We do have a unvented wall gas heater in the livingroom but rarely turn it on. And if we do its to knock the chiill if weve been away all day and the fire has abouut burnt out.

dale


----------



## Jen H (Jun 16, 2004)

We go though 4 cords of mixed pine, fir, oak and alder to heat our 2 story house in Washington.


----------



## farmerscotty (Sep 13, 2003)

I use somewhere around 3 cords I guess in a winter in my 1755 sq ft house......We are on a hill with no windbreak.

My outside heater doesn't burn too much wood I don't think. Since we just fill it 2x a day

here is the site........www.outsidewoodheater.com


Scott

We burn mainly oak, hickory, blackjack or even some elm.


----------



## Haggis (Mar 11, 2004)

We cook with wood year round and heat with wood in winter. We go through about 7 cords per year of birch, but then, this is northern Minnesota.


----------



## MorrisonCorner (Jul 27, 2004)

Shygal said:


> 3 cords of hardwood here last winter, in Vermont.

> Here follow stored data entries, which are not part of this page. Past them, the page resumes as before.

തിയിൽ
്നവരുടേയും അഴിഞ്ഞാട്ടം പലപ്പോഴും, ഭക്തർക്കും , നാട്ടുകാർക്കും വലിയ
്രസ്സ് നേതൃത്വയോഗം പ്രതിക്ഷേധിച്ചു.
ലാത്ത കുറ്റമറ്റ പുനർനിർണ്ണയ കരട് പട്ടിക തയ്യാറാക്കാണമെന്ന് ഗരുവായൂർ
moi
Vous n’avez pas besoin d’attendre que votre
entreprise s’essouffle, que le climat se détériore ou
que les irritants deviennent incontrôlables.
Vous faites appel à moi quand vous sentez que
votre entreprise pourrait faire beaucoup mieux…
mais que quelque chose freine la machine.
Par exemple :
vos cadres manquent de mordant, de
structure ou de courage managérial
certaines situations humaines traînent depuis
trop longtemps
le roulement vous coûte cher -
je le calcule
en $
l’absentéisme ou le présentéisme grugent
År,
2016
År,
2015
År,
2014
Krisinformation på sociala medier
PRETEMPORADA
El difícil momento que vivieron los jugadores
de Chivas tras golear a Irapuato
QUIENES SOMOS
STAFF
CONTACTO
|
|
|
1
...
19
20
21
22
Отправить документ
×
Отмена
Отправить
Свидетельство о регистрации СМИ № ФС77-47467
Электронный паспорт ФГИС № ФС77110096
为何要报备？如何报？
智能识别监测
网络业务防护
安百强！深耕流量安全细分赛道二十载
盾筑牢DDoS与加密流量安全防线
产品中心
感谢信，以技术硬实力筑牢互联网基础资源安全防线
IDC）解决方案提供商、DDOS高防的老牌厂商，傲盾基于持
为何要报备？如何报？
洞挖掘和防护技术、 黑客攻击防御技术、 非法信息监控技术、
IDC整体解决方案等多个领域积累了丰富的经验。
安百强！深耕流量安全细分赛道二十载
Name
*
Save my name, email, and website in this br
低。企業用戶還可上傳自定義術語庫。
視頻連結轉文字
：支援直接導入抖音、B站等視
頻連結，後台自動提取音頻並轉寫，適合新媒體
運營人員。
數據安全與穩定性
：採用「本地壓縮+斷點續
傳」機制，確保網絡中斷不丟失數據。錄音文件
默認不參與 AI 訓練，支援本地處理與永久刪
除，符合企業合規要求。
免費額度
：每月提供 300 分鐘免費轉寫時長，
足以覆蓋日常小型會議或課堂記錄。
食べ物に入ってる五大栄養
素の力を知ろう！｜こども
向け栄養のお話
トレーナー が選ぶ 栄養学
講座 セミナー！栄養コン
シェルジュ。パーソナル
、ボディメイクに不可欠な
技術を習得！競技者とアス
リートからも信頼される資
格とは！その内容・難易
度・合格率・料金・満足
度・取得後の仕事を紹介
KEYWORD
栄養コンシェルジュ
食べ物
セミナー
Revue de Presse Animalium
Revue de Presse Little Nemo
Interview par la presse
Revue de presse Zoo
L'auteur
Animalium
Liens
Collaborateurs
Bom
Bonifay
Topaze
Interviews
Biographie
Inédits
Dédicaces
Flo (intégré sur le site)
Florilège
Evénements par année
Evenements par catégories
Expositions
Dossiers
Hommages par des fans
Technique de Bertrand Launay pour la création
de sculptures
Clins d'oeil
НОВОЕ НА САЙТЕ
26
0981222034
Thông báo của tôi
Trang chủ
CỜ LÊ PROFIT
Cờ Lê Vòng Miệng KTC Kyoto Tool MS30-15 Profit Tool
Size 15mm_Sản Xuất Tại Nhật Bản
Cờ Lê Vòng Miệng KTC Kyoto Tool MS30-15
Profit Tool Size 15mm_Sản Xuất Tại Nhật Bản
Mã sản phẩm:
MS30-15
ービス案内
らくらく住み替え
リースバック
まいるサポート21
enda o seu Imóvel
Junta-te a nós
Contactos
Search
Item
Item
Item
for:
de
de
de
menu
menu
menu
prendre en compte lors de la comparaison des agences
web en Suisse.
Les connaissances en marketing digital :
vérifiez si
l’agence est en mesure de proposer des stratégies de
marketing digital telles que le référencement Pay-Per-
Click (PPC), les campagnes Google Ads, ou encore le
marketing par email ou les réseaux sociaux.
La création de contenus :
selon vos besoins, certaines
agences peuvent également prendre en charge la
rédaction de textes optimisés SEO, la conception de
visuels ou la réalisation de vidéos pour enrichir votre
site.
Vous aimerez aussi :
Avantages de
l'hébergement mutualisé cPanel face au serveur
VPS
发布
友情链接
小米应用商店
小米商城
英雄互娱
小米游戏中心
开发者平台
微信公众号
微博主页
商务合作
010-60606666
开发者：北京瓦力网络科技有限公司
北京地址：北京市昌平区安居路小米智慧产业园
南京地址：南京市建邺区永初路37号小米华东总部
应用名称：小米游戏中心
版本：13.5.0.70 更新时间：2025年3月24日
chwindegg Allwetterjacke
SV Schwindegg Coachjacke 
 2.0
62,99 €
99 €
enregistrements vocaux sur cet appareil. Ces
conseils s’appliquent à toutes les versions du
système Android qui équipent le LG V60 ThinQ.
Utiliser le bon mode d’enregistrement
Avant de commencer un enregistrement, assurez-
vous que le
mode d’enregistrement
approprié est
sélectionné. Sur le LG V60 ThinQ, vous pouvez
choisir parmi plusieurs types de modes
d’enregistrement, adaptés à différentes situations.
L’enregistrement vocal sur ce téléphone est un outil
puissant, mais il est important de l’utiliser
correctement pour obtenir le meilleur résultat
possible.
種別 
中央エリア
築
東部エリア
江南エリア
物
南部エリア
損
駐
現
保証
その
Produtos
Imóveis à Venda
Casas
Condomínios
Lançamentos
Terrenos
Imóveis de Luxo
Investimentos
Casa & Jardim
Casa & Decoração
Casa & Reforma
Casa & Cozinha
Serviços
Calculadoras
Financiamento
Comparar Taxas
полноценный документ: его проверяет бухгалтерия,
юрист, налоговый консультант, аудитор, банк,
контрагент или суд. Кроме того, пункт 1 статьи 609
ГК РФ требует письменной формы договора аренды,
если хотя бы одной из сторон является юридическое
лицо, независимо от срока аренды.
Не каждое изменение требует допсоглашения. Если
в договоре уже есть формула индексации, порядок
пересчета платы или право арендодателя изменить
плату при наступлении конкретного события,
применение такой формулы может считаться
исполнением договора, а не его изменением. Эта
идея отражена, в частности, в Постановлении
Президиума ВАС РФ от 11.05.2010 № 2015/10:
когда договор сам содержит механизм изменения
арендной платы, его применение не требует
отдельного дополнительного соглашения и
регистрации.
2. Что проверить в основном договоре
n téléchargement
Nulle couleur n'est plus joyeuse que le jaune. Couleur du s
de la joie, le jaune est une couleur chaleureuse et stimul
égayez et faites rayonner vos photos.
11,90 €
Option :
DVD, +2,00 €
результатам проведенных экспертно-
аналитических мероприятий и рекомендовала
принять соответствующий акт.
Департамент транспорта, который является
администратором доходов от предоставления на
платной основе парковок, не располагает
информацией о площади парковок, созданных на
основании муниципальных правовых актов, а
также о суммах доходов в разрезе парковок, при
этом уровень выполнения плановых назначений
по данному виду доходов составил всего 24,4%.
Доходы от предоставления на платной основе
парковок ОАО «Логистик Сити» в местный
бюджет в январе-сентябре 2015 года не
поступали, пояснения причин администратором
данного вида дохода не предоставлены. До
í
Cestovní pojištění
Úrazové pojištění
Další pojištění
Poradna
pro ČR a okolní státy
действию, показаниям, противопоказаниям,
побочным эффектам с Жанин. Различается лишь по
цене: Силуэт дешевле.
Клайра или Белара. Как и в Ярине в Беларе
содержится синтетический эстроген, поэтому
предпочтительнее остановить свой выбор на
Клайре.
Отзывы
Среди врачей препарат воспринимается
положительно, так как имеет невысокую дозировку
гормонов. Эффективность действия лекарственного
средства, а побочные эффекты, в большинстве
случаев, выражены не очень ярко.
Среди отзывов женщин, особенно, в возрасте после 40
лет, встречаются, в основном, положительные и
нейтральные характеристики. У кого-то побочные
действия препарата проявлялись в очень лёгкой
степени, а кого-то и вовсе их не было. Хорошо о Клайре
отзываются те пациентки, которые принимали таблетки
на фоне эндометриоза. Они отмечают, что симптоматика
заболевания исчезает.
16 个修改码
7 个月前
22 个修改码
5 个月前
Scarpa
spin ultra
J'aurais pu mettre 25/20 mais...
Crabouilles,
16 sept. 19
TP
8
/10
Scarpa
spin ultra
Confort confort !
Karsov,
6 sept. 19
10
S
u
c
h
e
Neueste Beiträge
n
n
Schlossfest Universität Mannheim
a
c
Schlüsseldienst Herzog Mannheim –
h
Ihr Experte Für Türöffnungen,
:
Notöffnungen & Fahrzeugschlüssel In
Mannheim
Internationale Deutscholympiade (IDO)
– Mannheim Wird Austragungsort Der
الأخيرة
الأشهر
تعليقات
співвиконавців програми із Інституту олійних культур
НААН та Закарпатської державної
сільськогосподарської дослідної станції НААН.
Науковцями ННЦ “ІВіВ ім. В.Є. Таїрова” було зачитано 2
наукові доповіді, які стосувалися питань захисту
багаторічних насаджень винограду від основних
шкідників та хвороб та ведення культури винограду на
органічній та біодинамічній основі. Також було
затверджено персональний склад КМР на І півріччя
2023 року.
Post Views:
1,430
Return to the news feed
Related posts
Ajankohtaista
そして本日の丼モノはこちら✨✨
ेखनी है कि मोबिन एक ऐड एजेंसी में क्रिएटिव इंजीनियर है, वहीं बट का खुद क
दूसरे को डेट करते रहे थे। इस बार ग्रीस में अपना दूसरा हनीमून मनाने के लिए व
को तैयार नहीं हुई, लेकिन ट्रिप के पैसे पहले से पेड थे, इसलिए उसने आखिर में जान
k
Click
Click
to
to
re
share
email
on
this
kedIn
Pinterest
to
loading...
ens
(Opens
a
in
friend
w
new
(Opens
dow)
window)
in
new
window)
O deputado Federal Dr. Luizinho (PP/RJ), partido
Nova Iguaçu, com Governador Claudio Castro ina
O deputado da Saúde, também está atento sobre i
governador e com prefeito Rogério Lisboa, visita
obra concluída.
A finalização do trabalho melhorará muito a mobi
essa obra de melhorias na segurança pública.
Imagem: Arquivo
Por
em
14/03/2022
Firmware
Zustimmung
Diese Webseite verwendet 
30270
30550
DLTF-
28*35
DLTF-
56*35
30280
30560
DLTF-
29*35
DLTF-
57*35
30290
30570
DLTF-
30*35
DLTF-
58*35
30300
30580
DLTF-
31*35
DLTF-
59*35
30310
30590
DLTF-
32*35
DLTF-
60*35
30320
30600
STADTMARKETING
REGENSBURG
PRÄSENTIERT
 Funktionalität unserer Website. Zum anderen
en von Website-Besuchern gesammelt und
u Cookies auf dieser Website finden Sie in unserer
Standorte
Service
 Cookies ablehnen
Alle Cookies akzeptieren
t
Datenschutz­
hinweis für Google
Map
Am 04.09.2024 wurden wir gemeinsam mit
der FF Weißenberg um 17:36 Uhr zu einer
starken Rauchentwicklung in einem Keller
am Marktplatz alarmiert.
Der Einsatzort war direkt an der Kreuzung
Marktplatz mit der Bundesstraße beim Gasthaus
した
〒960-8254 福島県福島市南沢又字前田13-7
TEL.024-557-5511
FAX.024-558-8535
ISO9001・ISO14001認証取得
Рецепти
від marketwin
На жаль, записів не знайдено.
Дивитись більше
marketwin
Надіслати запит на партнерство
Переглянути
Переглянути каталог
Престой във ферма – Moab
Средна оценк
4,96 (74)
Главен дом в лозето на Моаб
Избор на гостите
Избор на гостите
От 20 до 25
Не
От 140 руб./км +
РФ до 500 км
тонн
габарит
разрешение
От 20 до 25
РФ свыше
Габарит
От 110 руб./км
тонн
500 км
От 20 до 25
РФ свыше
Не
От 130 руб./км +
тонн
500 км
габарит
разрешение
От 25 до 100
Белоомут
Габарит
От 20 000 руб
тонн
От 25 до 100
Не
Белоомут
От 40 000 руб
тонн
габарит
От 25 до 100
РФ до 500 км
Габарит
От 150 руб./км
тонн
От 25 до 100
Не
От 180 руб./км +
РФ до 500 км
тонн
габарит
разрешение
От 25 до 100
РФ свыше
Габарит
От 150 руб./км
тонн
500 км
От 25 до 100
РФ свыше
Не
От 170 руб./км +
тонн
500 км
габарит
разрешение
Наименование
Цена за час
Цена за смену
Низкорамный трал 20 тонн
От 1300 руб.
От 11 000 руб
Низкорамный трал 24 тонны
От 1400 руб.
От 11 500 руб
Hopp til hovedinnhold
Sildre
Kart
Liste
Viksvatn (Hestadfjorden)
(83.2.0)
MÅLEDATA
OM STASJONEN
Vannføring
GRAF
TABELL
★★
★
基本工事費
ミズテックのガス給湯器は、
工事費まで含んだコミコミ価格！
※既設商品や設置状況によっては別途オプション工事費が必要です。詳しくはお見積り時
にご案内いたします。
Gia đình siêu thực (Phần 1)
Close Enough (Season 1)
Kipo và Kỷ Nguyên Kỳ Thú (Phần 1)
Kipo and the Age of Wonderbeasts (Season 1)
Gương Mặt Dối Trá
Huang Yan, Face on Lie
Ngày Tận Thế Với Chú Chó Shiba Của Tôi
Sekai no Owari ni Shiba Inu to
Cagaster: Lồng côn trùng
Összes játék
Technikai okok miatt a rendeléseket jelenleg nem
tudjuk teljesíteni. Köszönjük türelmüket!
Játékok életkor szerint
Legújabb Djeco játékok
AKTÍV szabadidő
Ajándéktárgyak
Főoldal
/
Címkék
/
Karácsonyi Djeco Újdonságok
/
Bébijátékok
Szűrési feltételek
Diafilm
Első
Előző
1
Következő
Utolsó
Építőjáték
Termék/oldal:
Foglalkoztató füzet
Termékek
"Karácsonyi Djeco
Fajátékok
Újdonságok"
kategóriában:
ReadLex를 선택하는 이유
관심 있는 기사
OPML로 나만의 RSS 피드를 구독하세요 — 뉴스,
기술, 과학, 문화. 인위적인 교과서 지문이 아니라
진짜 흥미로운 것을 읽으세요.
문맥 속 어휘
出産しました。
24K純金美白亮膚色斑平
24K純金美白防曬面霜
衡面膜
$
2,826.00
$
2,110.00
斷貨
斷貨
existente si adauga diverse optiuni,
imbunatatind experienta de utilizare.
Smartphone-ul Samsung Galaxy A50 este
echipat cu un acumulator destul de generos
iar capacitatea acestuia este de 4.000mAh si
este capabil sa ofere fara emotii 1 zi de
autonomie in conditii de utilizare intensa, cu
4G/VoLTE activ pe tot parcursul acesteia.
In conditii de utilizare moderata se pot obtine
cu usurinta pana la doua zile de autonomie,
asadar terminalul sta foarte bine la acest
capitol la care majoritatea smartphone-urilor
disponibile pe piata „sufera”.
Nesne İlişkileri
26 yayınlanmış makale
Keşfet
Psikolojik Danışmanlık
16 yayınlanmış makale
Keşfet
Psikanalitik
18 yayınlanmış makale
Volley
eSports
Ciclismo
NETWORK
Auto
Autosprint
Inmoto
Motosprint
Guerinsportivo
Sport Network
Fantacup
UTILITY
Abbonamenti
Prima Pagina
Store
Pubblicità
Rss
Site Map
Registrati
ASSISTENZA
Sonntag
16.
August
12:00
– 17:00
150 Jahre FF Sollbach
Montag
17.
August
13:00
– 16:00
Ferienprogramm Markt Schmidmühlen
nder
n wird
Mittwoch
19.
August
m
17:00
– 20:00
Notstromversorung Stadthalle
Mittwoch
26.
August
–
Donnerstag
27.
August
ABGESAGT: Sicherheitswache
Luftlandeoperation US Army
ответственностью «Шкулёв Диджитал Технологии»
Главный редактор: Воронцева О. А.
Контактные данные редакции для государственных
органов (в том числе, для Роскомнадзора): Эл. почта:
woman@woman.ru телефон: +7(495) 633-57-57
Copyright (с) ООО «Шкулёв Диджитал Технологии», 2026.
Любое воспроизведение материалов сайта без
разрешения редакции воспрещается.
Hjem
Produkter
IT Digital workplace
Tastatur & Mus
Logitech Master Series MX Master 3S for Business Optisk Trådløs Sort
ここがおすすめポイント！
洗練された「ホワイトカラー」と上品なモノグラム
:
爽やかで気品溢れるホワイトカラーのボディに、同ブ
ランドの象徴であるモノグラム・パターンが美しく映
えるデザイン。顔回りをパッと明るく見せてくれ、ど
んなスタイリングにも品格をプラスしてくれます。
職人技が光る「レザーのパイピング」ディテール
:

Its a small house though.
> 
> Pine will mess up your chimney and burn out FAST =/ you will need a lot more of it than hardwood, and be very careful of chimney fires


  Eyah. 7 cords easy in a 4 room Vermont house... and the second floor closed off and not heated! (that would be two of the four rooms...).

The value of insulation and caulk should not be underestimated!


----------



## creeklady2000 (Feb 22, 2004)

we live in northern ,lower Mi and we heat exclusivly with wood a vermont castings wood stove and a fire place in sert and we burn 10 to 15 plus awinter it jsut all depends on the year as to how much we go through really cold month we can go up to 4 cords amonth!!! wanrmer ones less we willstart bulding fires probably in afew weeks!!!! depends on weather though


----------



## prhamell (Oct 11, 2002)

We heat our estimated 2100 square foot hundred year old farm house (rotten windows) with an outside wood burning stove and a back up gas furnace. We go through about 6-8 cords a winter, depending on the winter and the wind. We live in north central WI and in a valley where the wind whips down through. Last year we used our furnace a little more because dh didn't have time to make very much wood. This year, not sure. We have three kids, including a four month old baby. We might need to keep it a little warmer than just above freezing for the baby. Becky


----------



## Doug (Nov 9, 2003)

Here in Northern Michigan we burn around4-5 full cord(4x4x8) of mostly oak. I would not burn pine. Somtimes it doesn't get above 0 Hardly ever out of the 20,s


----------



## Queen Bee (Apr 7, 2004)

DH says I'll burn as much as he will cut!!


----------



## Leay (Mar 4, 2004)

We can usually get by on 2 1/2 cords of mixed wood a winter and we live in Wisconsin. My house is only around 1000 square feet and it's an A-frame style that is built into the hill so it's pretty energy efficient. My SO owns a farm that is surrounded by a National Forest. He lets the DNR use his driveway and in return, when they cull trees every year, they drag the tops up by his farm so we get free wood! The last time I had to buy wood, it ran $65.00 a pickup load. I like it free alot better 
Leay


----------